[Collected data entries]
*** Begin section ***

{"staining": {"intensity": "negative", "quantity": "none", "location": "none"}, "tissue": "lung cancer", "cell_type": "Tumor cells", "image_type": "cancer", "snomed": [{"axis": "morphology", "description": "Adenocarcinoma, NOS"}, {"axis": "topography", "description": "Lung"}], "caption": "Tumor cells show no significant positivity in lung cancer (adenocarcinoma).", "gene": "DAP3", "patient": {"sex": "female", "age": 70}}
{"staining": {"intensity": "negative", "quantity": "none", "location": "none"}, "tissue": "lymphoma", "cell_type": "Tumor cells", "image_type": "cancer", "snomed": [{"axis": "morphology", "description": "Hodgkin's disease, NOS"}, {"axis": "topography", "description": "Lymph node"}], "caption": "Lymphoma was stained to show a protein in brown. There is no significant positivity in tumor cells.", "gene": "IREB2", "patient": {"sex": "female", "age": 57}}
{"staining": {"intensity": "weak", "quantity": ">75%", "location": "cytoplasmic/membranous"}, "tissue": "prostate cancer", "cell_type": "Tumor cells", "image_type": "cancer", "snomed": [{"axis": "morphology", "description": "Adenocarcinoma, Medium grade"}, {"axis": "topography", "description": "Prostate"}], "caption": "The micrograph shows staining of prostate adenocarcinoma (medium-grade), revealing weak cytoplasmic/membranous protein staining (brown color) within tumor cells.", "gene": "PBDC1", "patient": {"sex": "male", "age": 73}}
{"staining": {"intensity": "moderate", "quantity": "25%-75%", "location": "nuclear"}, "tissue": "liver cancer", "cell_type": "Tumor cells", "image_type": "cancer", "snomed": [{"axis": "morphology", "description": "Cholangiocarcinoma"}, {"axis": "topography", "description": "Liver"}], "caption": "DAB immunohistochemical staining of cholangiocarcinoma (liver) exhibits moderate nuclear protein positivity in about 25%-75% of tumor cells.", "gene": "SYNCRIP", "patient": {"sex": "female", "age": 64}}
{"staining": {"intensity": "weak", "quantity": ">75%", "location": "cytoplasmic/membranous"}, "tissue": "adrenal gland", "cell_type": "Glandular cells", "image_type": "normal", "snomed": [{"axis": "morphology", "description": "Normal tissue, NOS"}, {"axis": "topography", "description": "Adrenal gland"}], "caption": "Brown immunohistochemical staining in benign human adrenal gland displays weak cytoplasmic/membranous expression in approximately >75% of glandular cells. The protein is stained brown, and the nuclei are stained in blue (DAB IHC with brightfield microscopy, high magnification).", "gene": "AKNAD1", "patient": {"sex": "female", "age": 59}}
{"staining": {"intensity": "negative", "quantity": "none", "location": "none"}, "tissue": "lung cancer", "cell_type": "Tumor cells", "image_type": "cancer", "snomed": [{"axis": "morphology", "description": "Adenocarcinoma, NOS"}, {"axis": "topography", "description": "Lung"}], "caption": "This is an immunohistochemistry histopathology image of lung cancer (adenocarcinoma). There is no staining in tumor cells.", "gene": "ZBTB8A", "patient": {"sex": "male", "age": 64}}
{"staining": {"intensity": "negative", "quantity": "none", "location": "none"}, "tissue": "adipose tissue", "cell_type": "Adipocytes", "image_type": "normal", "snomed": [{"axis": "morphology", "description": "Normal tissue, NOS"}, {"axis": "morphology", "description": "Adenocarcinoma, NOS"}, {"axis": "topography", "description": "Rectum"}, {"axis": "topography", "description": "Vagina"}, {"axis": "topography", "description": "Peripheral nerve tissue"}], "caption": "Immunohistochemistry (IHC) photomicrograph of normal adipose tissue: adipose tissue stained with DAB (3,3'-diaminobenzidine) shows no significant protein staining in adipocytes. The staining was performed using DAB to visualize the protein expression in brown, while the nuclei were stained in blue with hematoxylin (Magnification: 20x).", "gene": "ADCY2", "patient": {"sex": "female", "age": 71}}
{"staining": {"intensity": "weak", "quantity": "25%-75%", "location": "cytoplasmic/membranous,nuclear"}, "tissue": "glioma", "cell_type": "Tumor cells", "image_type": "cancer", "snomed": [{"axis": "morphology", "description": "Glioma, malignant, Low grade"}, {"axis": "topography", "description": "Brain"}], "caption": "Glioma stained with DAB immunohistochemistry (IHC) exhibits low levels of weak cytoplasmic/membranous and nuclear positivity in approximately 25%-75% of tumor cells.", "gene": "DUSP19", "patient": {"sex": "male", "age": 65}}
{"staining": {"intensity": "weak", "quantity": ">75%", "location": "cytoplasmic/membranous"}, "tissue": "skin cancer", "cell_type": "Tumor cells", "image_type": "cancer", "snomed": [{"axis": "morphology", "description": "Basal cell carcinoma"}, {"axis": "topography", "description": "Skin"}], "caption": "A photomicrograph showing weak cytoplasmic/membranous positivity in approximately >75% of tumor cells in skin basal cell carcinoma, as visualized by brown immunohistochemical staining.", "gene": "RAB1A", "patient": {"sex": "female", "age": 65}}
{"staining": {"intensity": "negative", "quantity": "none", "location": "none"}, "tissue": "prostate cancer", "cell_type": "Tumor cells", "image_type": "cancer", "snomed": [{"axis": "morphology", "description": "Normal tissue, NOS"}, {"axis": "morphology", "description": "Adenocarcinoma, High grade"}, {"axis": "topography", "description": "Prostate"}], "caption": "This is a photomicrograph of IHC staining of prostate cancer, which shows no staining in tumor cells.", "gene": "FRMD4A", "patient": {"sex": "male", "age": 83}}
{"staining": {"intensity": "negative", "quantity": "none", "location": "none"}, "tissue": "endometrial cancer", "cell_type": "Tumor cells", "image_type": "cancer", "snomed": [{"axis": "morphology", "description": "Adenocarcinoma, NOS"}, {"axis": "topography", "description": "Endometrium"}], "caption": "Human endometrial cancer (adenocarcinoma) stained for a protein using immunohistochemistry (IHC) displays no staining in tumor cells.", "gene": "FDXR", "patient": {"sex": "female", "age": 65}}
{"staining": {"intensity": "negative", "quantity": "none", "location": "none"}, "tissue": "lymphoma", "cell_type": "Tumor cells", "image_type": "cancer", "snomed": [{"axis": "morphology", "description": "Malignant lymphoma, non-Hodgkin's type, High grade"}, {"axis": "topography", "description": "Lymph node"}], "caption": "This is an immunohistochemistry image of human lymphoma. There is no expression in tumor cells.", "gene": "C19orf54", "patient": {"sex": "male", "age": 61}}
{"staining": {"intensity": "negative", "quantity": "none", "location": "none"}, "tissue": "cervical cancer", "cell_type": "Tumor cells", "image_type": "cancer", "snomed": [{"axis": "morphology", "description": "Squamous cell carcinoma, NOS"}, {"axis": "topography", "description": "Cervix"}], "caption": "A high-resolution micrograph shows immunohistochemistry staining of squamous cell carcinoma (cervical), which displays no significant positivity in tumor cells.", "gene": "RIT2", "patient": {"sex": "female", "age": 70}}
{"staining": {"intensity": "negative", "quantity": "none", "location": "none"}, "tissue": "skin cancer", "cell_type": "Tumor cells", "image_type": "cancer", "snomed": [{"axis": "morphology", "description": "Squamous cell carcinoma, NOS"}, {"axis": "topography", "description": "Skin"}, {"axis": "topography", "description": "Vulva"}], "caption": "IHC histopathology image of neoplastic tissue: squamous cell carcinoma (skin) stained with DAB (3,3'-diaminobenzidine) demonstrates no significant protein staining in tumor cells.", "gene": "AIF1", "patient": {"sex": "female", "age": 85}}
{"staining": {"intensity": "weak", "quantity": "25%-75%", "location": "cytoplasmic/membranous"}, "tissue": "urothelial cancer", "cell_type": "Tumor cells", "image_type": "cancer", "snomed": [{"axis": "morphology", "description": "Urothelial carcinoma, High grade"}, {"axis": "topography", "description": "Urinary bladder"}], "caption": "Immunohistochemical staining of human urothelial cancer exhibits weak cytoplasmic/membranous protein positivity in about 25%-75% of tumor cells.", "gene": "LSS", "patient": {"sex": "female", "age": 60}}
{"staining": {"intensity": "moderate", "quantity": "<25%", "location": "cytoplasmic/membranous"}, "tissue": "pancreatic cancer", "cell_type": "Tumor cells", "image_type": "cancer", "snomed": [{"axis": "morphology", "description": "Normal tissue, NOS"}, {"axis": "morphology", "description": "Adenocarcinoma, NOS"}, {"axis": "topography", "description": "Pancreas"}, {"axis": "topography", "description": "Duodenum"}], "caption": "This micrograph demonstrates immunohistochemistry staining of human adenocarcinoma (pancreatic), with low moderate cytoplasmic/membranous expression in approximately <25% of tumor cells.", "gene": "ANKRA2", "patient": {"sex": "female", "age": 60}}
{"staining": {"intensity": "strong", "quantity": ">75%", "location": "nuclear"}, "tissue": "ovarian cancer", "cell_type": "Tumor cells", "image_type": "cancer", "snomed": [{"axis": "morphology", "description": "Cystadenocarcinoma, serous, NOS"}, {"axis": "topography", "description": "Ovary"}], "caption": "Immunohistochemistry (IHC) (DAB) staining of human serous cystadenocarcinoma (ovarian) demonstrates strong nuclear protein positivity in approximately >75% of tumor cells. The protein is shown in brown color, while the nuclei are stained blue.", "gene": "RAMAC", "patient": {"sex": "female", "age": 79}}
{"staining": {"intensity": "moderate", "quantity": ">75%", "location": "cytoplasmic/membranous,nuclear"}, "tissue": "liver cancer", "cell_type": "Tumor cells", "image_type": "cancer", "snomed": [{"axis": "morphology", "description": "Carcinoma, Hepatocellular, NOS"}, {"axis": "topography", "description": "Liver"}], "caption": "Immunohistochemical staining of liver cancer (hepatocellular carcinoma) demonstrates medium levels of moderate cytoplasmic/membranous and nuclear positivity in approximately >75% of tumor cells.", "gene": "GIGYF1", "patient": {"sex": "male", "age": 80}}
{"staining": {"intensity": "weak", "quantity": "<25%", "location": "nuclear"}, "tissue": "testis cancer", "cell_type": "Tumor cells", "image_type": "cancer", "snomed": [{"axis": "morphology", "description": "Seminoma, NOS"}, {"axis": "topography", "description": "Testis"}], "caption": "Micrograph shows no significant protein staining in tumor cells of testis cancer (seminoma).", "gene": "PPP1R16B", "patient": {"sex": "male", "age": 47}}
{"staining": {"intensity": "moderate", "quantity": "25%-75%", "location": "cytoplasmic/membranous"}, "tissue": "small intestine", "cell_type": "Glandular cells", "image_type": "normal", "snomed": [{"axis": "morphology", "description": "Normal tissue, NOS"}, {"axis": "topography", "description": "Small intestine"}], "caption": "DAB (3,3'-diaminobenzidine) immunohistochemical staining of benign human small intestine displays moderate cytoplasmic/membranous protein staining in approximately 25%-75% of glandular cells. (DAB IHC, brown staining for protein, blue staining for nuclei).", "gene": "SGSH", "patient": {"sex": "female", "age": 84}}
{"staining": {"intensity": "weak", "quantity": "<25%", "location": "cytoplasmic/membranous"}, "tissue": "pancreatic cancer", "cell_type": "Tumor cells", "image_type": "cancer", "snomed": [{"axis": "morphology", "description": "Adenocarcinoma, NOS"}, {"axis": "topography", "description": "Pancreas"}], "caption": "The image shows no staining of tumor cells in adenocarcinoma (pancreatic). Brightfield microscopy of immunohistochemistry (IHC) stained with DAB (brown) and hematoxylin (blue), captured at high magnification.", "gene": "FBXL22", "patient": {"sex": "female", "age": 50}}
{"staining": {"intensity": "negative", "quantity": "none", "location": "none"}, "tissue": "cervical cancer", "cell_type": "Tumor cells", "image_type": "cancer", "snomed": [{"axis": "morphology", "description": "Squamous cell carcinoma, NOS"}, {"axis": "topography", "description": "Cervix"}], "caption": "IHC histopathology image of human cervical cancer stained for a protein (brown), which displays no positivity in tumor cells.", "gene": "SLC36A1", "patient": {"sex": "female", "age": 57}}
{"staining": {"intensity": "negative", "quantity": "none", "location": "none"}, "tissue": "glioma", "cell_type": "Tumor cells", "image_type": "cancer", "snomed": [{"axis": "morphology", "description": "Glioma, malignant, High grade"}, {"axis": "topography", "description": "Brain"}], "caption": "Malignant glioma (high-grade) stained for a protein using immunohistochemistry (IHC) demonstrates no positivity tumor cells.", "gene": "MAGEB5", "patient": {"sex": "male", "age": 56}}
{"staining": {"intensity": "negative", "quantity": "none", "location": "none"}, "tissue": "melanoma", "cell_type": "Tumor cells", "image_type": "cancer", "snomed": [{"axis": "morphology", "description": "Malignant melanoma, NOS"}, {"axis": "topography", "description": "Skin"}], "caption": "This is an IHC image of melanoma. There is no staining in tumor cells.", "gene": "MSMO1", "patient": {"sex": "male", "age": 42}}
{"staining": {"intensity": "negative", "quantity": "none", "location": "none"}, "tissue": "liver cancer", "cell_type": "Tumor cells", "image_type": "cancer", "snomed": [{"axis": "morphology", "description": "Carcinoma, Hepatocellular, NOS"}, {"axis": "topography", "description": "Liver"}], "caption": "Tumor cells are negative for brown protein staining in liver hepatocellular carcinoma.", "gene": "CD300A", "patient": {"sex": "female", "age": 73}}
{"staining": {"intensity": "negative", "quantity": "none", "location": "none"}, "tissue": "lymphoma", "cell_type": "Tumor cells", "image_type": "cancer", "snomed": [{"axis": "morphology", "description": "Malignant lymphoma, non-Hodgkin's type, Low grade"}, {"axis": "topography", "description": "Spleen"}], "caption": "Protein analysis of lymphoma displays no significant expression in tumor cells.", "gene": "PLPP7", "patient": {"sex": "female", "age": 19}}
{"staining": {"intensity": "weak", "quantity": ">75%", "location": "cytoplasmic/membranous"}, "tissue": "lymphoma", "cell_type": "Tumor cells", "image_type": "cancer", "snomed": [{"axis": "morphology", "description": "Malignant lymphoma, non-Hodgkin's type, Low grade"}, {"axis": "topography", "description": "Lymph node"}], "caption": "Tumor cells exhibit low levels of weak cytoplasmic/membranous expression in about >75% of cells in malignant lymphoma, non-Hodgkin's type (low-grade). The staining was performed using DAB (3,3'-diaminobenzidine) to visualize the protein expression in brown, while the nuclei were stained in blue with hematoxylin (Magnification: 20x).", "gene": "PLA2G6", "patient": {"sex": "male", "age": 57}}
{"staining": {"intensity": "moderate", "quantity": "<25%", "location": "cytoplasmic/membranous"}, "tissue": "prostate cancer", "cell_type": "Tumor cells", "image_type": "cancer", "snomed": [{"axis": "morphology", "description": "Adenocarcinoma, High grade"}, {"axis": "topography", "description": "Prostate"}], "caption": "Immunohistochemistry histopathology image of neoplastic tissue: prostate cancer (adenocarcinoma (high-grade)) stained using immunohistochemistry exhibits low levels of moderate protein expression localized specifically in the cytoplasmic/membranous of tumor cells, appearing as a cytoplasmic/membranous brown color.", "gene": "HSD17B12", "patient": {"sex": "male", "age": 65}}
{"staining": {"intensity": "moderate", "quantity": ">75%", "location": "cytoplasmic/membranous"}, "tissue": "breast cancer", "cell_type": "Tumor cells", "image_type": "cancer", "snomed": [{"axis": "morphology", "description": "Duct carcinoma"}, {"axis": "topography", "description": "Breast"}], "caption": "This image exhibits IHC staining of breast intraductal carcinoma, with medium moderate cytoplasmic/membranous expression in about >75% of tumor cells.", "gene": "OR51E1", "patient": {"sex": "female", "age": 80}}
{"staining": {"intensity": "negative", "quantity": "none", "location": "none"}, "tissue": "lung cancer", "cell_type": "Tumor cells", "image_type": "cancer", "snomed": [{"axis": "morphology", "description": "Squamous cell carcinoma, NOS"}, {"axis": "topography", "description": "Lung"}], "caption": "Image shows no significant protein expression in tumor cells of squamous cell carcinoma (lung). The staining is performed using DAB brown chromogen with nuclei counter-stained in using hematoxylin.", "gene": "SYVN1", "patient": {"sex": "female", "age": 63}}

*** End section ***

What is needed is an exact copy of the lines above, from the one containing "endometrial cancer (adenocarcinoma)" through the one containing "high-resolution micrograph shows", with nothing added.

{"staining": {"intensity": "negative", "quantity": "none", "location": "none"}, "tissue": "endometrial cancer", "cell_type": "Tumor cells", "image_type": "cancer", "snomed": [{"axis": "morphology", "description": "Adenocarcinoma, NOS"}, {"axis": "topography", "description": "Endometrium"}], "caption": "Human endometrial cancer (adenocarcinoma) stained for a protein using immunohistochemistry (IHC) displays no staining in tumor cells.", "gene": "FDXR", "patient": {"sex": "female", "age": 65}}
{"staining": {"intensity": "negative", "quantity": "none", "location": "none"}, "tissue": "lymphoma", "cell_type": "Tumor cells", "image_type": "cancer", "snomed": [{"axis": "morphology", "description": "Malignant lymphoma, non-Hodgkin's type, High grade"}, {"axis": "topography", "description": "Lymph node"}], "caption": "This is an immunohistochemistry image of human lymphoma. There is no expression in tumor cells.", "gene": "C19orf54", "patient": {"sex": "male", "age": 61}}
{"staining": {"intensity": "negative", "quantity": "none", "location": "none"}, "tissue": "cervical cancer", "cell_type": "Tumor cells", "image_type": "cancer", "snomed": [{"axis": "morphology", "description": "Squamous cell carcinoma, NOS"}, {"axis": "topography", "description": "Cervix"}], "caption": "A high-resolution micrograph shows immunohistochemistry staining of squamous cell carcinoma (cervical), which displays no significant positivity in tumor cells.", "gene": "RIT2", "patient": {"sex": "female", "age": 70}}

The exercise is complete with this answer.